ComicScene154: A Scene Dataset for Comic Analysis
This dataset addresses a problem for researchers in multimodal narrative understanding and the NLP community by offering a new resource for comic analysis, though it is incremental as it builds upon existing multimodal data concepts.
The authors tackled the lack of computational resources for analyzing comics by introducing ComicScene154, a manually annotated dataset of scene-level narrative arcs from public-domain comic books, and provided a baseline scene segmentation pipeline as an initial benchmark.

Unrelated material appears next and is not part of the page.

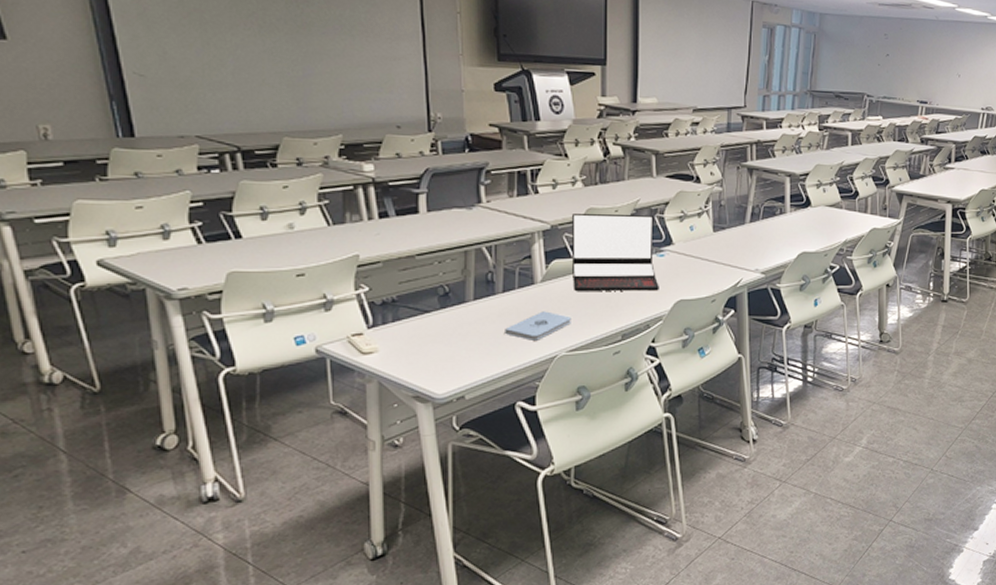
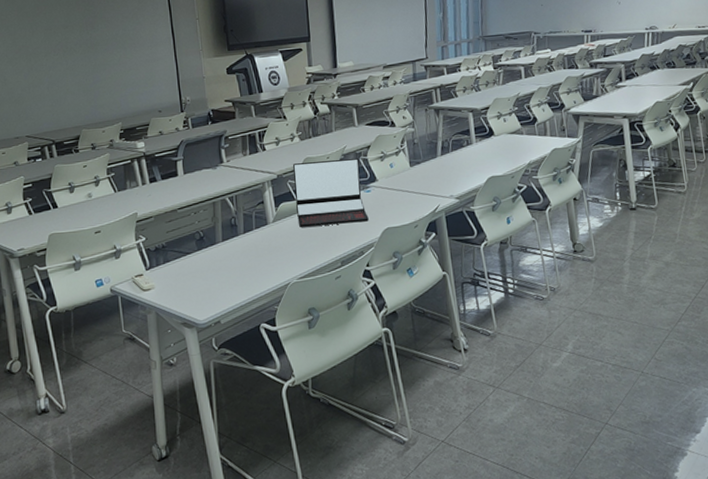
notepad: present [505,311,571,340] -> none [247,246,299,272]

Comics offer a compelling yet under-explored domain for computational narrative analysis, combining text and imagery in ways distinct from purely textual or audiovisual media. We introduce ComicScene154, a manually annotated dataset of scene-level narrative arcs derived from public-domain comic books spanning diverse genres. By conceptualizing comics as an abstraction for narrative-driven, multimodal data, we highlight their potential to inform broader research on multi-modal storytelling. To demonstrate the utility of ComicScene154, we present a baseline scene segmentation pipeline, providing an initial benchmark that future studies can build upon. Our results indicate that ComicScene154 constitutes a valuable resource for advancing computational methods in multimodal narrative understanding and expanding the scope of comic analysis within the Natural Language Processing community.